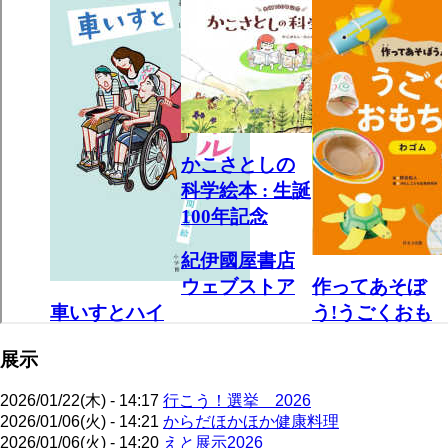
展示
2026/01/22(木) - 14:17
行こう！選挙 2026
2026/01/06(火) - 14:21
からだほかほか健康料理
2026/01/06(火) - 14:20
えと展示2026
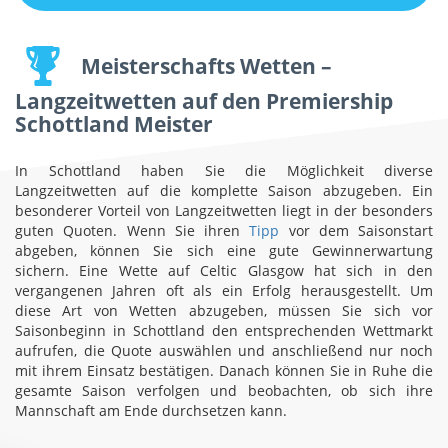
Meisterschafts Wetten –
Langzeitwetten auf den
Premiership
Schottland
Meister
In Schottland haben Sie die Möglichkeit diverse
Langzeitwetten auf die komplette Saison abzugeben. Ein
besonderer Vorteil von Langzeitwetten liegt in der besonders
guten Quoten. Wenn Sie ihren
Tipp
vor dem Saisonstart
abgeben, können Sie sich eine gute Gewinnerwartung
sichern. Eine Wette auf Celtic Glasgow hat sich in den
vergangenen Jahren oft als ein Erfolg herausgestellt. Um
diese Art von Wetten abzugeben, müssen Sie sich vor
Saisonbeginn in Schottland den entsprechenden Wettmarkt
aufrufen, die Quote auswählen und anschließend nur noch
mit ihrem Einsatz bestätigen. Danach können Sie in Ruhe die
gesamte Saison verfolgen und beobachten, ob sich ihre
Mannschaft am Ende durchsetzen kann.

Your objective:
Render every line of text in the data above as a JSON list of strings, one string per line, leaving out blank lines and the pictures.

Solution to this problem:
[
  "展示",
  "2026/01/22(木) - 14:17",
  "行こう！選挙 2026",
  "2026/01/06(火) - 14:21",
  "からだほかほか健康料理",
  "2026/01/06(火) - 14:20",
  "えと展示2026",
  "Meisterschafts Wetten –",
  "Langzeitwetten auf den",
  "Premiership",
  "Schottland",
  "Meister",
  "In Schottland haben Sie die Möglichkeit diverse",
  "Langzeitwetten auf die komplette Saison abzugeben. Ein",
  "besonderer Vorteil von Langzeitwetten liegt in der besonders",
  "guten Quoten. Wenn Sie ihren",
  "Tipp",
  "vor dem Saisonstart",
  "abgeben, können Sie sich eine gute Gewinnerwartung",
  "sichern. Eine Wette auf Celtic Glasgow hat sich in den",
  "vergangenen Jahren oft als ein Erfolg herausgestellt. Um",
  "diese Art von Wetten abzugeben, müssen Sie sich vor",
  "Saisonbeginn in Schottland den entsprechenden Wettmarkt",
  "aufrufen, die Quote auswählen und anschließend nur noch",
  "mit ihrem Einsatz bestätigen. Danach können Sie in Ruhe die",
  "gesamte Saison verfolgen und beobachten, ob sich ihre",
  "Mannschaft am Ende durchsetzen kann."
]